As you can see, two indexes have been generated. The indexes are listed when retrieving information about the tables, but the columns they have been defined on will not be listed. Therefore we recommend assigning useful names to indexes that contain the names of the column the indexes have been defined for. Of course, it is possible to ask PostgreSQL about the index, but it is better to store this information in the name as well.

Let's retrieve some information about an index:

 phpbook=# \d idx_student_id Index "idx_student_id"  Column |  Type --------+---------  id     | integer btree 

PostgreSQL returns the name of the column the index has been defined for, but this time you will not find the table the index has been defined for. In addition, the data type of the values in the index is returned. In this example the index is based on B-trees.

To remove an index from a column, use DROP INDEX:

 phpbook=# \h DROP INDEX Command:     DROP INDEX Description: remove an index Syntax: DROP INDEX index_name [, ...] 

Let's remove an index:

 phpbook=# DROP INDEX idx_student_id_name; DROP 

If no error occurred, the index has been removed successfully.

7.8.2 Repairing a Corrupt System Index

This section deals with an extremely unlikely situation. We have been working with PostgreSQL for years, but we have never seen PostgreSQL collapse because it is an extremely reliable piece of software. However, let's look at a command called REINDEX, which can be used to recover corrupted system indexes.

 phpbook=# \h REINDEX Command:     REINDEX Description: recover a corrupted system index Syntax: REINDEX { TABLE | DATABASE | INDEX } name [ FORCE ] 

As you can see, REINDEX can be used not only for restoring indexes, but corrupted indexes are the most likely scenario.
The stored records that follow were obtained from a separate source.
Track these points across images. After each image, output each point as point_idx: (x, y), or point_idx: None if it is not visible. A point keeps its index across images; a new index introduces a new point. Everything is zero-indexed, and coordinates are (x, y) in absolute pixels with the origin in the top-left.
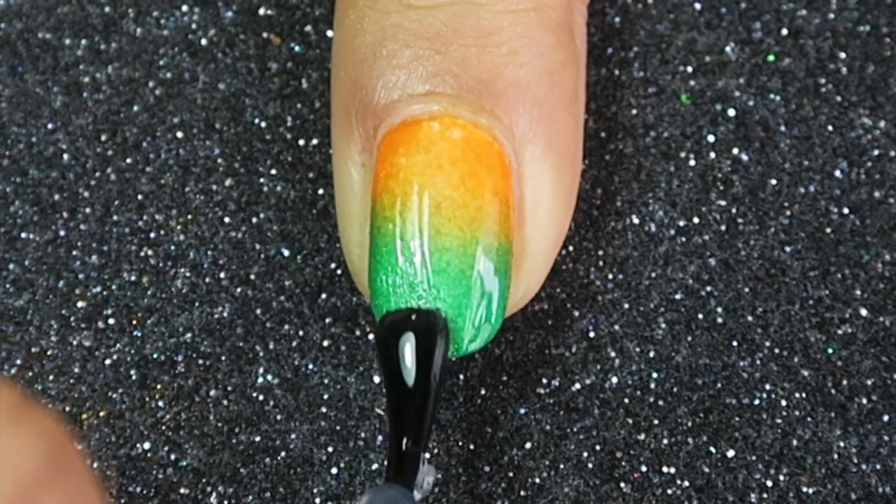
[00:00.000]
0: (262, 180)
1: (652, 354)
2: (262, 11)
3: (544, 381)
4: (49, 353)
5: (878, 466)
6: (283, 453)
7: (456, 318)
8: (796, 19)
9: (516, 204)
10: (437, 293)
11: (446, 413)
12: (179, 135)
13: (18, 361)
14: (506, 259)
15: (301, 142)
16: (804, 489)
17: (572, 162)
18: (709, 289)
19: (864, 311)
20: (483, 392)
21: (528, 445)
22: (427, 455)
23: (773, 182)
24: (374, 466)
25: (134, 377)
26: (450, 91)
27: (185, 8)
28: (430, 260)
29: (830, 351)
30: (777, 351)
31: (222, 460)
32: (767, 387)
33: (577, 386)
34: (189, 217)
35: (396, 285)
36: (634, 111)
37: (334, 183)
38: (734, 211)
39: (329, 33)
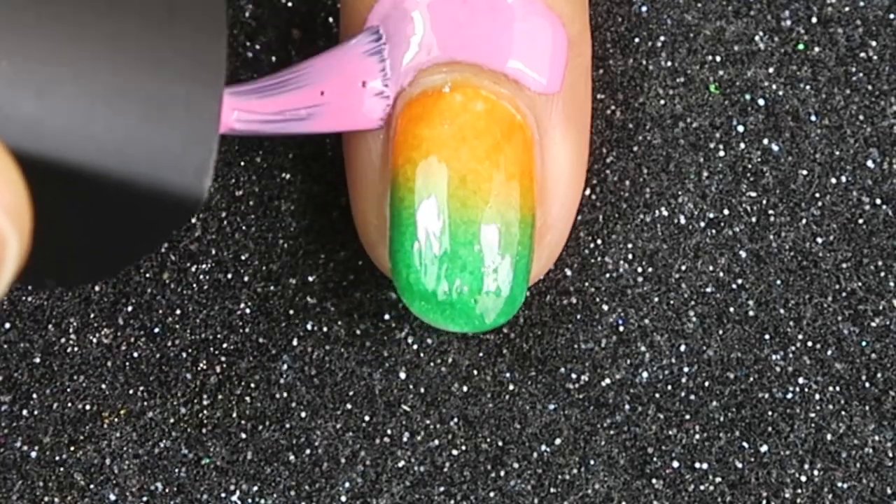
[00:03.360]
0: (284, 174)
1: (683, 348)
2: (283, 3)
3: (573, 376)
4: (69, 350)
5: None
6: (307, 451)
7: (480, 291)
8: (826, 7)
9: (539, 176)
10: (461, 265)
11: (474, 409)
12: None
13: (37, 359)
14: (529, 232)
15: None
16: (839, 484)
17: (586, 133)
18: (740, 281)
19: None
20: (511, 388)
21: (557, 441)
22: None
23: (804, 172)
24: (401, 464)
25: (155, 375)
26: (472, 60)
27: None
28: (455, 232)
29: (864, 343)
30: (810, 344)
31: (245, 458)
32: (801, 380)
33: (607, 381)
34: (210, 212)
35: (421, 257)
36: (662, 101)
37: (346, 153)
38: (765, 202)
39: None
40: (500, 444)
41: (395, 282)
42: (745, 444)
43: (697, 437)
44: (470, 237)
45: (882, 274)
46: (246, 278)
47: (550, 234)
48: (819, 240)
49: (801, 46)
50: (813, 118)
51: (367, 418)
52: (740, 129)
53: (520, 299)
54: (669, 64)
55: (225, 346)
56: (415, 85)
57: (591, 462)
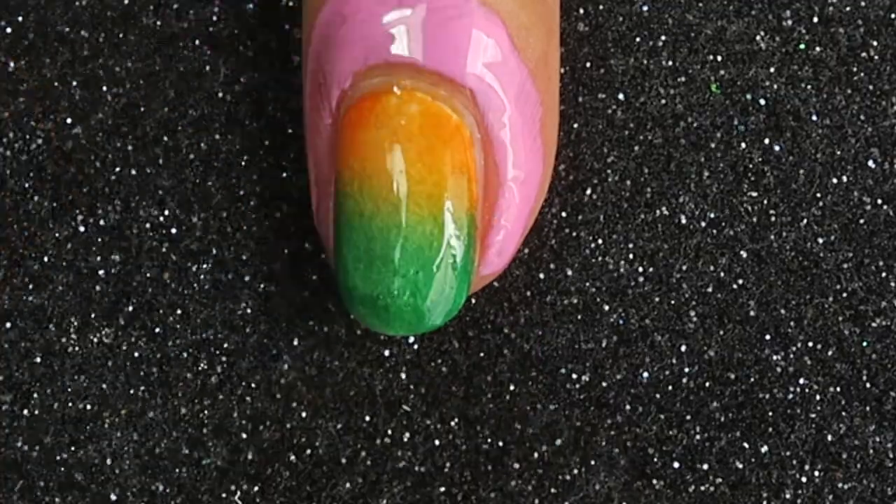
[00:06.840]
0: (284, 174)
1: (683, 349)
2: (284, 3)
3: (574, 376)
4: (69, 350)
5: None
6: (308, 451)
7: (416, 293)
8: (827, 7)
9: (480, 176)
10: (393, 269)
11: (475, 409)
12: (200, 129)
13: (38, 359)
14: (467, 233)
15: None
16: (839, 485)
17: (548, 131)
18: (740, 282)
19: None
20: (512, 388)
21: (558, 442)
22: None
23: (805, 172)
24: (402, 464)
25: (155, 375)
26: (408, 61)
27: None
28: (388, 236)
29: (865, 344)
30: (811, 345)
31: (246, 459)
32: (801, 381)
33: (608, 381)
34: (211, 212)
35: (358, 261)
36: (663, 101)
37: (307, 152)
38: (766, 202)
39: None
40: (501, 444)
41: (337, 287)
42: (746, 445)
43: (698, 437)
44: (402, 240)
45: (883, 274)
46: (246, 278)
47: (495, 234)
48: (820, 240)
49: (802, 46)
50: (814, 118)
51: (367, 418)
52: (741, 128)
53: (459, 300)
54: (670, 63)
55: (226, 345)
56: (355, 89)
57: (592, 462)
Let's try the command:

 phpbook=# REINDEX INDEX idx_student_id; REINDEX 

As you can see, everything works just the way it should. You will have a closer look at REINDEX in Chapter 10, "PostgreSQL Administration."

7.8.3 PostgreSQL Internals

PostgreSQL provides three types of indexes:

• B-trees B-tree indexes are an implementation of Lehman-Yao high-concurrency B-trees and are the standard index structure of PostgreSQL. If you are not working with geometric data types, PostgreSQL will automatically use B-trees.

• R-trees R-trees are used for spatial searching and are based on Guttman's quadratic split algorithm. Spatial searching means that it is possible to perform a basic set of geometric operations using indexes. Therefore PostgreSQL is an excellent database for systems storing geographic data.

• Hashes PostgreSQL's hashes are based on Litwin's linear hashing. Hashes are not used very often.

You have already heard about trees and indexes, but what do trees look like and how do they work? Take a look at Figure 7.1.

The root node contains the value 100. Every value lower than the root node is on the left side all values higher than the root node are stored on the right side. In this scenario every node has two children. Those nodes that don't have children are called leaves. If you are reading the values from left to right, you will find that the tree contains a sorted list of the data. The advantage of a sorted list is that a record can be found fast. Assume that you are looking for the value 154. It will take 2 steps to find the correct value out of 7 records. In a sequential scan, the average would be 3.5 steps (7 divided by 2). If the number of records in the table doubles, PostgreSQL will need just one more step to find the correct value in an unsorted list it would take twice the time. To retrieve one record out of 1,000,000 records, it takes about 20 steps when using an index if no index is used it would take about 500,000 steps. This example shows how much faster it can be to use an index instead of a sequential scan.

Figure 7.1 shows the idea of working with trees. The real implementation of PostgreSQL is far more complex because things like transactions and overhead due to hardware-related questions have to be taken into consideration, but the most important thing is to understand why things can be much faster when working with indexes.